# Listed records:
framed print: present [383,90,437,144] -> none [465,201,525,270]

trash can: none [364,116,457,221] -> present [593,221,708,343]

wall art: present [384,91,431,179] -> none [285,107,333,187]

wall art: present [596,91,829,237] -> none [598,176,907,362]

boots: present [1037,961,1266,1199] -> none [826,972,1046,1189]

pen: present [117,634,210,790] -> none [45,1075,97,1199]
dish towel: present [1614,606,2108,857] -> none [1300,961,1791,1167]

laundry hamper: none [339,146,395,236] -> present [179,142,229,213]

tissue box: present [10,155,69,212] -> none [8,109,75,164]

# Task statement:
Exactly the lines from the one that holds "dish towel: present" through the final line of the records above should be written out, and only those.

# Answer section:
dish towel: present [1614,606,2108,857] -> none [1300,961,1791,1167]

laundry hamper: none [339,146,395,236] -> present [179,142,229,213]

tissue box: present [10,155,69,212] -> none [8,109,75,164]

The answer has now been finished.